[Task input — start]
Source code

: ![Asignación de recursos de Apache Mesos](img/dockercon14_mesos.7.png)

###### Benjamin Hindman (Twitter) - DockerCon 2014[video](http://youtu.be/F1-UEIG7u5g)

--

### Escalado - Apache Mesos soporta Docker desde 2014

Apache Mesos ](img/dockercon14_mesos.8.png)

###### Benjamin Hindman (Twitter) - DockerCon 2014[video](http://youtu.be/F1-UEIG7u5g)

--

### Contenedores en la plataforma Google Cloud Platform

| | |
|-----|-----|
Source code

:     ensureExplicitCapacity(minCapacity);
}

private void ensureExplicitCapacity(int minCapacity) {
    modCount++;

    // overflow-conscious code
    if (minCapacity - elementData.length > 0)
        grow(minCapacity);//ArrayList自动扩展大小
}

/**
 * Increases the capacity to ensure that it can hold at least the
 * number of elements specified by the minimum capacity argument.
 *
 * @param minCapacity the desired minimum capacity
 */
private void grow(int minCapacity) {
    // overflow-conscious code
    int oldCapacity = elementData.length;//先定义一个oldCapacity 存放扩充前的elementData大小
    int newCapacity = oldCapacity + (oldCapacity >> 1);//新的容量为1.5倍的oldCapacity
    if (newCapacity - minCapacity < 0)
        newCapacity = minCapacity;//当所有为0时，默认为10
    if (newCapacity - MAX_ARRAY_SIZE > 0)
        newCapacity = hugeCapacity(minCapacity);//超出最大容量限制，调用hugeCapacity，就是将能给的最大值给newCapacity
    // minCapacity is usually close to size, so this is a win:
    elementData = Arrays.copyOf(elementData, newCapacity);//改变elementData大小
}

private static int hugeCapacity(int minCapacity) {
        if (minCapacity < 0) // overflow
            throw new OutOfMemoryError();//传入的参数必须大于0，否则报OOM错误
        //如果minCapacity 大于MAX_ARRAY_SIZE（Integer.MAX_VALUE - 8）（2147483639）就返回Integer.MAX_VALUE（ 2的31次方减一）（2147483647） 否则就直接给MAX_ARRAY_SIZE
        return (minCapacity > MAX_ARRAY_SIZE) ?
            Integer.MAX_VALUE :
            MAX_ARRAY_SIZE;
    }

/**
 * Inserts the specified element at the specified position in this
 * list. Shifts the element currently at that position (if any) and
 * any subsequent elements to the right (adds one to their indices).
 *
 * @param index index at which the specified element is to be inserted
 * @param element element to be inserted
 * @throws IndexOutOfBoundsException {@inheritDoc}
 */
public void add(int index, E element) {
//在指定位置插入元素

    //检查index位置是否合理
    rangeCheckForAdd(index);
[Task input — finish]
## Task item
Show the data once more, exactly as it was written.

## Response to this exercise
Source code

: ![Asignación de recursos de Apache Mesos](img/dockercon14_mesos.7.png)

###### Benjamin Hindman (Twitter) - DockerCon 2014[video](http://youtu.be/F1-UEIG7u5g)

--

### Escalado - Apache Mesos soporta Docker desde 2014

Apache Mesos ](img/dockercon14_mesos.8.png)

###### Benjamin Hindman (Twitter) - DockerCon 2014[video](http://youtu.be/F1-UEIG7u5g)

--

### Contenedores en la plataforma Google Cloud Platform

| | |
|-----|-----|
Source code

:     ensureExplicitCapacity(minCapacity);
}

private void ensureExplicitCapacity(int minCapacity) {
    modCount++;

    // overflow-conscious code
    if (minCapacity - elementData.length > 0)
        grow(minCapacity);//ArrayList自动扩展大小
}

/**
 * Increases the capacity to ensure that it can hold at least the
 * number of elements specified by the minimum capacity argument.
 *
 * @param minCapacity the desired minimum capacity
 */
private void grow(int minCapacity) {
    // overflow-conscious code
    int oldCapacity = elementData.length;//先定义一个oldCapacity 存放扩充前的elementData大小
    int newCapacity = oldCapacity + (oldCapacity >> 1);//新的容量为1.5倍的oldCapacity
    if (newCapacity - minCapacity < 0)
        newCapacity = minCapacity;//当所有为0时，默认为10
    if (newCapacity - MAX_ARRAY_SIZE > 0)
        newCapacity = hugeCapacity(minCapacity);//超出最大容量限制，调用hugeCapacity，就是将能给的最大值给newCapacity
    // minCapacity is usually close to size, so this is a win:
    elementData = Arrays.copyOf(elementData, newCapacity);//改变elementData大小
}

private static int hugeCapacity(int minCapacity) {
        if (minCapacity < 0) // overflow
            throw new OutOfMemoryError();//传入的参数必须大于0，否则报OOM错误
        //如果minCapacity 大于MAX_ARRAY_SIZE（Integer.MAX_VALUE - 8）（2147483639）就返回Integer.MAX_VALUE（ 2的31次方减一）（2147483647） 否则就直接给MAX_ARRAY_SIZE
        return (minCapacity > MAX_ARRAY_SIZE) ?
            Integer.MAX_VALUE :
            MAX_ARRAY_SIZE;
    }

/**
 * Inserts the specified element at the specified position in this
 * list. Shifts the element currently at that position (if any) and
 * any subsequent elements to the right (adds one to their indices).
 *
 * @param index index at which the specified element is to be inserted
 * @param element element to be inserted
 * @throws IndexOutOfBoundsException {@inheritDoc}
 */
public void add(int index, E element) {
//在指定位置插入元素

    //检查index位置是否合理
    rangeCheckForAdd(index);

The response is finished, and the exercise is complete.